Of course, it’s difficult to measure the success of any educational program. Teaching sometimes feels like standing next to the ocean, pitching stones into the water, waiting for them to float while watching them sink. Rather than trying for buoyant rocks, though, it’s more sensible to view teaching as the waves that ripple out from these rocks. There’s no telling how far the waves will travel and what shores they’ll reach. The success of the things we do might not appear until years later.

Recently, following a short, three-year wait, one wave of confirmation came rippling back to me. I ran into a student from the first time I taught “What Can Music Do,” in autumn 2020, at the height of the COVID-19 pandemic, when all my classes were online. Unprompted, she volunteered, “You know everyone from our class? We’re all still in touch with each other.” 

Rocks might not float on water, but, buoyed by this information, I was floating on air. It was an extremely diverse cohort of students: Black, white, Latinx, East Asian, South Asian, women and men, gay and straight students majoring in neuroscience, clarinet, biochemistry, voice, engineering, and musical composition for new media. Especially during a time when COVID-19 had marooned us all on our own private islands, it felt good to know that such a broad range of students could create this sense of belonging. 

I began this essay comparing ways we dine to ways we learn, so I’ll end with another food analogy. Somewhat grandly, I like to think of the classes I teach as Hemingway thought of Paris: as moveable feasts. Over the course of their college careers and beyond, my students will no doubt forget more than they remember about the content of my classes. And especially with undergraduates, one never knows what they will become in the end and what knowledge will serve them and what won’t. For these reasons, I’m less invested in my students taking away ideas and information from my classes than habits and paradigms: how to write, how to read, how to talk, how to listen, how to ask questions, and how to answer them. Significantly, all of these actions involve interaction, and community becomes a by-product of learning. 

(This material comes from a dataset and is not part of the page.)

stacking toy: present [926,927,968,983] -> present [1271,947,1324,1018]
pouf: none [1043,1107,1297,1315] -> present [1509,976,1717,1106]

But community is not like a precipitate that simply falls out of a chemical reaction and just sits there, inert. It is an evolving organism that influences and is influenced by its individual members. When classmates become colleagues they help, remind, challenge, and encourage one another. The group hug is also group pressure and with community comes accountability. Students start to depend on and show up for each other. And because it has the longest shelf life and will not only serve students academically but also, going forward, socially, politically, and professionally, community is the main course in the moveable feast that I want students to carry away from my classes.


Daniel H. Foster is Chair and Associate Professor of Liberal Arts at Peabody Institute of the Johns Hopkins University.